THE European Central Bank likes to keep its transparency quiet.

Frankfurt's euro-guardians would hate to be accused of providing guidance on policy-making to the press, investors and political overseers. It might harm their image as inheritors of the German Bundesbank's hardman mantle.

So, when the bank published details of the model it uses to assess how variables such as interest-rate changes, currency volatility or oil-price shocks will affect the euro-zone economy and over what timescale, the news was kept to handful of MEPs and monetary economists.

"It's excellent news," says British Liberal MEP Christopher Huhne, a professional economist and now a member of the European Parliament's economic and monetary affairs committee, which monitors ECB policy-making. "This will help the committee understand how the ECB views developments in the euro area."

It has taken the bank's economists more than three years to build, test and refine the model - essentially a collection of assumptions expressed as mathematical equations - to a standard they trust enough to publish.

Since nothing like the creation of a single currency zone for 12 advanced states had ever happened before, they could not use precedent to judge how quickly policy changes would feed through into the real economy (the 'transmission mechanism').

Details of the model, published by ECB economists in a 29-page working paper, include two standard simulation exercises: the impact on the economy of an unexpected and permanent increase in government spending by 1% of gross domestic product, and a sudden and temporary 1-percentage-point hike in short-term interest rates.

Interestingly, the model reveals that the impact of the interest-rate increase would be stronger than would have been expected by just aggregating the 12 economies.

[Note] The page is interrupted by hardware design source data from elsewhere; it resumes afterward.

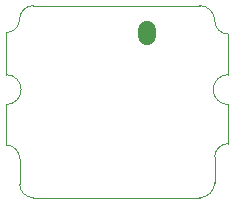
<source format=gbr>
G04 (created by PCBNEW (2013-may-18)-stable) date Sun 03 Jan 2016 01:53:16 PM EST*
%MOIN*%
G04 Gerber Fmt 3.4, Leading zero omitted, Abs format*
%FSLAX34Y34*%
G01*
G70*
G90*
G04 APERTURE LIST*
%ADD10C,0.00590551*%
%ADD11C,0.00393701*%
%ADD12C,0.059*%
G04 APERTURE END LIST*
G54D10*
G54D11*
X101700Y-41650D02*
X101700Y-43000D01*
X94300Y-41600D02*
X94300Y-43000D01*
G54D12*
X98984Y-41728D02*
X99000Y-41500D01*
G54D11*
X94300Y-44000D02*
X94300Y-45350D01*
X94300Y-44000D02*
G75*
G03X94800Y-43500I0J500D01*
G74*
G01*
X94800Y-43500D02*
G75*
G03X94300Y-43000I-500J0D01*
G74*
G01*
X101700Y-45300D02*
X101700Y-44000D01*
X101200Y-43500D02*
G75*
G03X101700Y-44000I500J0D01*
G74*
G01*
X101700Y-43000D02*
G75*
G03X101200Y-43500I0J-500D01*
G74*
G01*
X95200Y-40700D02*
X100750Y-40700D01*
X94300Y-41600D02*
G75*
G03X94750Y-41150I0J450D01*
G74*
G01*
X95200Y-40700D02*
G75*
G03X94750Y-41150I0J-450D01*
G74*
G01*
X95200Y-47100D02*
X100750Y-47100D01*
X94750Y-45800D02*
G75*
G03X94300Y-45350I-450J0D01*
G74*
G01*
X94750Y-45800D02*
X94750Y-46650D01*
X101700Y-41650D02*
G75*
G02X101250Y-41200I0J450D01*
G74*
G01*
X100750Y-40700D02*
G75*
G02X101250Y-41200I0J-500D01*
G74*
G01*
X100750Y-47100D02*
G75*
G03X101250Y-46600I0J500D01*
G74*
G01*
X101700Y-45300D02*
G75*
G03X101250Y-45750I0J-450D01*
G74*
G01*
X101250Y-46600D02*
X101250Y-45750D01*
X95200Y-47100D02*
G75*
G02X94750Y-46650I0J450D01*
G74*
G01*
M02*

</source>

Inflation drops immediately by around 0.2 point because a rising euro - made more attractive by higher interest rates - depresses the price of imported goods and services. The rate hike has a gradual effect on GDP growth - depressing it by a maximum 0.15 point.

Huhne asked ECB chief economist Otmar Issing to make the model available to the Parliament committee in CD-ROM format, so that the only body with powers of scrutiny over the bank could run such simulations and test the bank's assumptions.

This, says the ECB, will be impossible. "This is a commercial programme on sale to the general public so we wouldn't be able to copy and distribute it," said spokesman Manfred Körber. "The Parliament can take the model off the Internet and run it through the programme."